MarkLogic has underlined its intent to increase links between its NoSQL database and open-source big-data platform Hadoop.
The firm's involvement with Hadoop goes back to November 2011 when it launched a Hadoop connector for its XML-based database, which can deal with large volumes of unstructured data in real time.
Now MarkLogic CEO Gary Bloom says that relationship will develop further with future iterations of the database, the engine behind the BBC's London 2012 Olympics website that handled up to 25,000 transactions per second.
"We'll continue to do more technology in our product to interface more tightly with the Hadoop environment — and in particular around tiered storage," he said.
The significance of tiered storage, according to Bloom, is that all data need not reside on the most expensive EMC disk arrays, providing options for companies to adopt storage at various prices and with varying levels of availability.
"So the service levels associated with them would tend to go down a little as you go further out, although some of those lower tiers are evolved to be very high performance," he said.
"What MarkLogic will do is if I have Hadoop and have layered my data across multiple tiers of storage, I can then search across all that data still — I don't care which tier it's in. If some of that data is offline — well, I just won't be searching that data at that point in time. I have the flexibility to stay up and running even if my archived data on a lower tier is not running."
Bloom said the relationship with Hadoop has continued to evolve since the appearance of its connector.

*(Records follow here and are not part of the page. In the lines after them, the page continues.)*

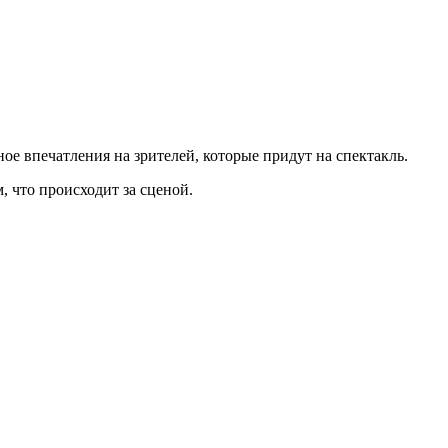
ое впечатления на зрителей, которые придут на спектакль.
, что происходит за сценой.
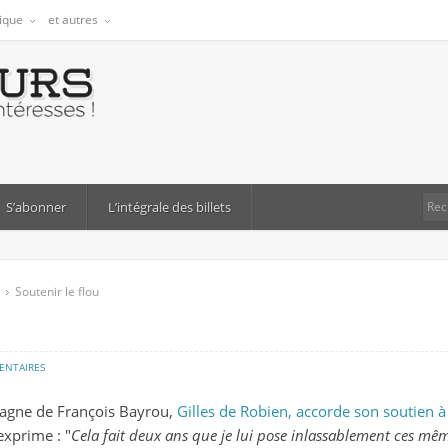
tique
et autres
S’abonner
L’intégrale des billets
Soutenir le flou
sur
ENTAIRES
soutenir
pagne de François Bayrou,
Gilles de Robien, accorde son soutien à
le
exprime : "
Cela fait deux ans que je lui pose inlassablement ces mêm
flou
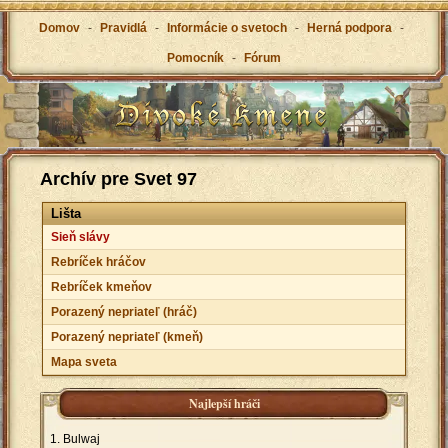
Domov
-
Pravidlá
-
Informácie o svetoch
-
Herná podpora
-
Pomocník
-
Fórum
Archív pre Svet 97
Lišta
Sieň slávy
Rebríček hráčov
Rebríček kmeňov
Porazený nepriateľ (hráč)
Porazený nepriateľ (kmeň)
Mapa sveta
Najlepší hráči
Bulwaj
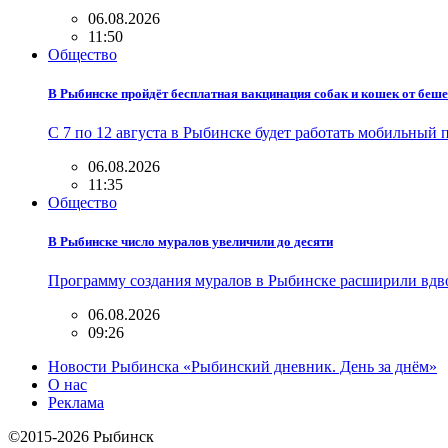
06.08.2026
11:50
Общество
В Рыбинске пройдёт бесплатная вакцинация собак и кошек от беш
С 7 по 12 августа в Рыбинске будет работать мобильны
06.08.2026
11:35
Общество
В Рыбинске число муралов увеличили до десяти
Программу создания муралов в Рыбинске расширили вдвое
06.08.2026
09:26
Новости Рыбинска «Рыбинский дневник. День за днём»
О нас
Реклама
©2015-2026 Рыбинск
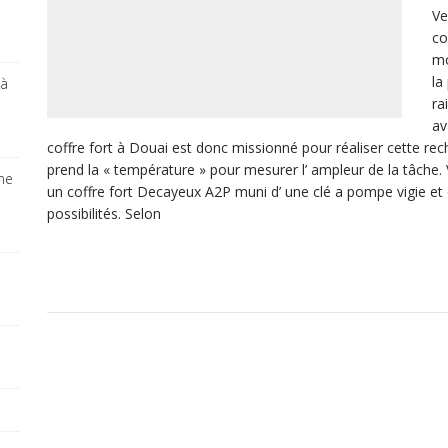
Ve
co
mo
la
 à
ra
av
coffre fort à Douai est donc missionné pour réaliser cette rec
prend la « température » pour mesurer l’ ampleur de la tâche. V
ine
un coffre fort Decayeux A2P muni d’ une clé a pompe vigie et
possibilités. Selon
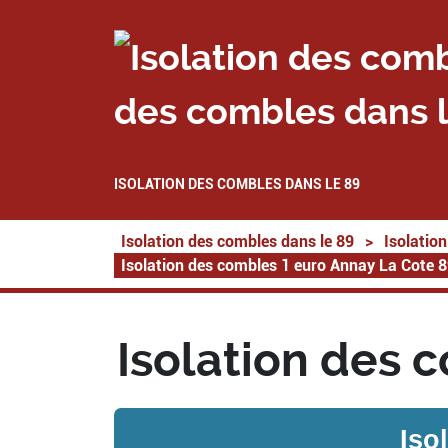
des combles dans l
ISOLATION DES COMBLES DANS LE 89
Isolation des combles dans le 89
>
Isolatio
Isolation des combles 1 euro Annay La Cote 
Isolation des 
Iso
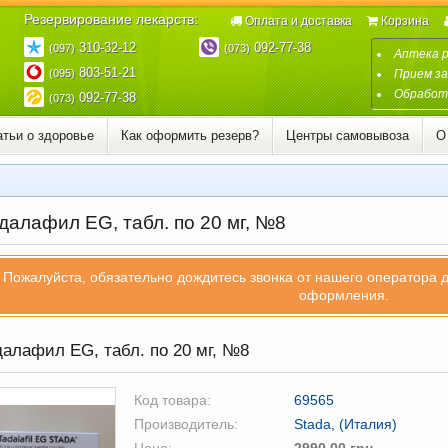
Резервирование лекарств:
Оплата и доставка
Корзина
310-32-12
092-77-38
(097)
(073)
Аптека 
803-51-21
(095)
Прием за
Обработк
092-77-38
(073)
атьи о здоровье
Как оформить резерв?
Центры самовывоза
О
далафил EG, табл. по 20 мг, №8
Пожалуйста, обязательно дождитесь звонка от нашего оператора 
оформления.
алафил EG, табл. по 20 мг, №8
Код товара:
69565
Производитель:
Stada, (Италия)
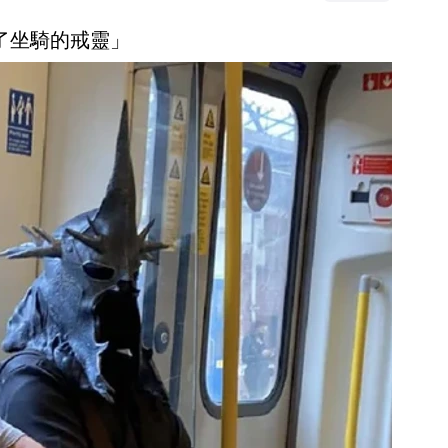
沒了坐騎的戒靈」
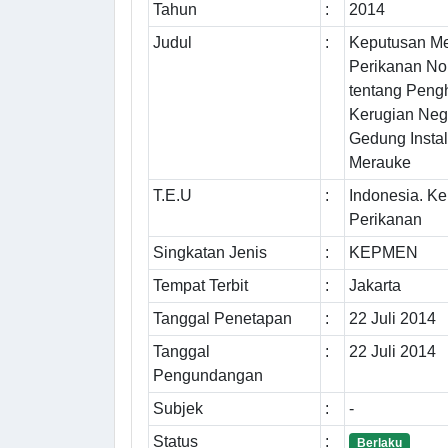
Tahun
:
2014
Judul
:
Keputusan Me
Perikanan N
tentang Peng
Kerugian Neg
Gedung Instal
Merauke
T.E.U
:
Indonesia. K
Perikanan
Singkatan Jenis
:
KEPMEN
Tempat Terbit
:
Jakarta
Tanggal Penetapan
:
22 Juli 2014
Tanggal
:
22 Juli 2014
Pengundangan
Subjek
:
-
Status
:
Berlaku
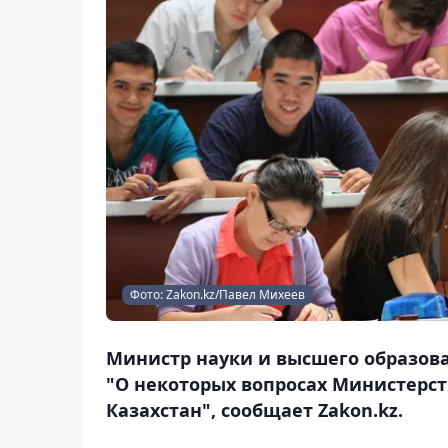
Фото: Zakon.kz/Павел Михеев
Министр науки и высшего образован
"О некоторых вопросах Министерст
Казахстан", сообщает Zakon.kz.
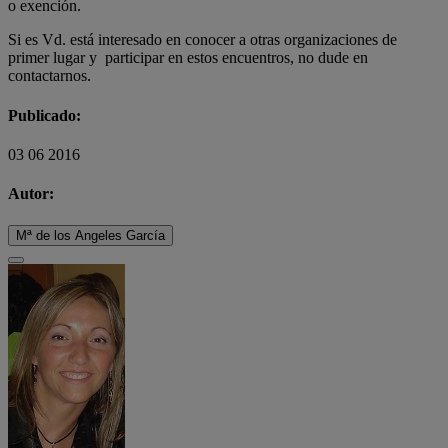
o exención.
Si es Vd. está interesado en conocer a otras organizaciones de
primer lugar y participar en estos encuentros, no dude en
contactarnos.
Publicado:
03 06 2016
Autor:
Mª de los Angeles García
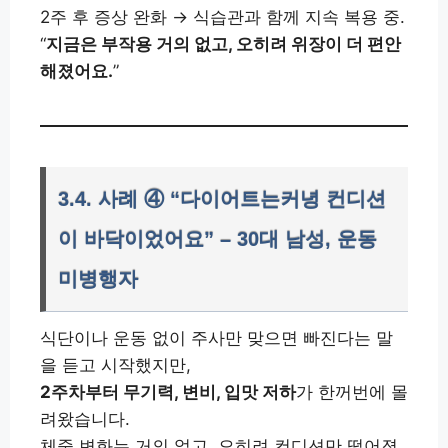
2주 후 증상 완화 → 식습관과 함께 지속 복용 중.
“
지금은 부작용 거의 없고, 오히려 위장이 더 편안
해졌어요.
”
3.4. 사례 ④ “다이어트는커녕 컨디션
이 바닥이었어요” – 30대 남성, 운동
미병행자
식단이나 운동 없이 주사만 맞으면 빠진다는 말
을 듣고 시작했지만,
2주차부터 무기력, 변비, 입맛 저하
가 한꺼번에 몰
려왔습니다.
체중 변화는 거의 없고, 오히려 컨디션만 떨어졌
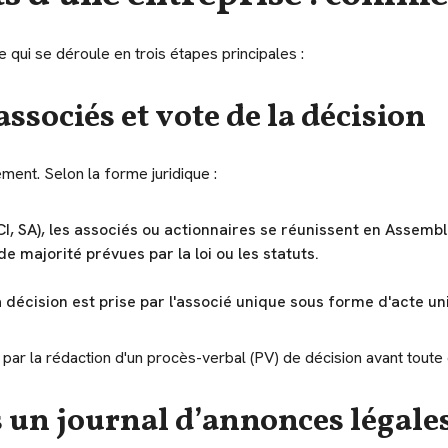
 qui se déroule en trois étapes principales :
associés et vote de la décision
ment. Selon la forme juridique :
CI, SA), les associés ou actionnaires se réunissent en Assemb
e majorité prévues par la loi ou les statuts.
 décision est prise par l'associé unique sous forme d'acte uni
par la rédaction d'un procès-verbal (PV) de décision avant toute
s un journal d’annonces légales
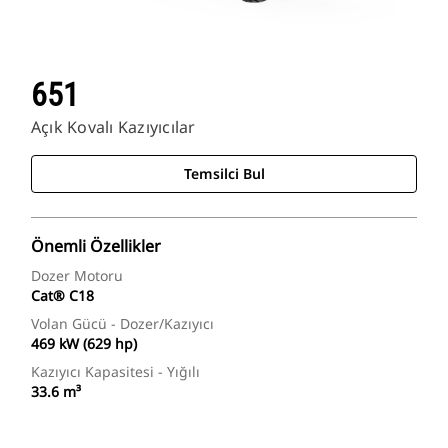
651
Açık Kovalı Kazıyıcılar
Temsilci Bul
Önemli Özellikler
Dozer Motoru
Cat® C18
Volan Gücü - Dozer/Kazıyıcı
469 kW (629 hp)
Kazıyıcı Kapasitesi - Yığılı
33.6 m³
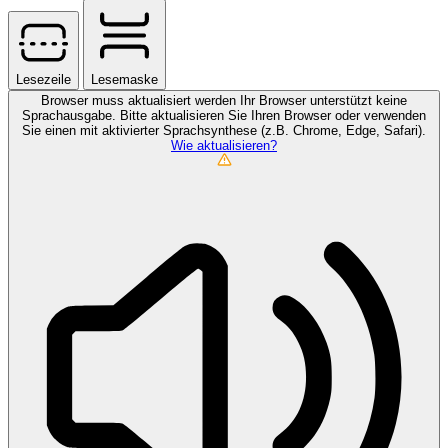
Lesezeile
Lesemaske
Browser muss aktualisiert werden
Ihr Browser unterstützt keine
Sprachausgabe. Bitte aktualisieren Sie Ihren Browser oder verwenden
Sie einen mit aktivierter Sprachsynthese (z.B. Chrome, Edge, Safari).
Wie aktualisieren?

That launch was followed by the announcement that MarkLogic could run natively on the Hadoop distributed file system, allowing organisations to use Hadoop's batch processing to load large volumes of data and then have it work with MarkLogic.
"If you don't have a MarkLogic stack above your Hadoop, you essentially have to build your own data-management architecture and search capability because Hadoop by itself is essentially a file system. It's good for storing information on disk and it does it very efficiently," Bloom said.
Hadoop management tools
In February, MarkLogic announced it is distributing Intel's version of Hadoop, together with the management tools that come with it for managing the Hadoop environment.
According to Bloom, a typical application of the MarkLogic-Hadoop combination might be in a Wall Street-type environment or the financial services sector, where in some cases 10 or 20 years of data has to be stored.
"You can't just put it out on a tape backup and say, 'I've got the data'. You want to be able to search it. Then if you go into customers doing social analytics and other things, you're talking about massive volumes of data, and I want to be able to figure out where to target my products and how to drive revenue — well, I need to be able to search all my data and I can now do it with different classes of storage," Bloom said.
"That's what they're hoping to do with Hadoop. The problem that Hadoop has had is it's a really interesting technology, and a lot of people thought Hadoop would solve what's now emerged as the big-data problem. They thought it was a standalone solution and what they're coming to realise is that Hadoop by itself doesn't do all that much," he said.
"It's really a very advanced file system. It gets the data on disk, it efficiently batch-processes and produces the data and does some pre-processing. But once you have it on disk, you have to be able to search it. That's what the MarkLogic search engine and database are for: to create the environment where you can now actually access all that data."
Funding for MarkLogic sales push
Together with financial services, MarkLogic expects to find further customers in the media, government security, insurance fraud detection and healthcare. It recently raised $25m in new funding to finance a marketing and sales push into new vertical markets.
Bloom said MarkLogic is focusing on three technology themes. Along with tiered storage, cloud computing is a priority and creating the management tools for managing burst capacity to meet peak demand.
"If I'm using Amazon, I don't want to go grab 50 nodes for my peak period of processing at 7pm and then come in at 6am and find out that I still have 50 nodes allocated to me, because I'm going to be paying for them," he said.
The third area is adding semantics, exploiting MarkLogic's position as a database and a search supplier.
"Since we provide our customers the search engine and the database, we're going to do a lot of the semantics work. We're going to pre-process a lot of that as we put the data into the database," he said.
"So as the data is being ingested, we're going to be establishing a lot of the semantics capabilities at that time and then do the final part of the semantics processing in our search engine."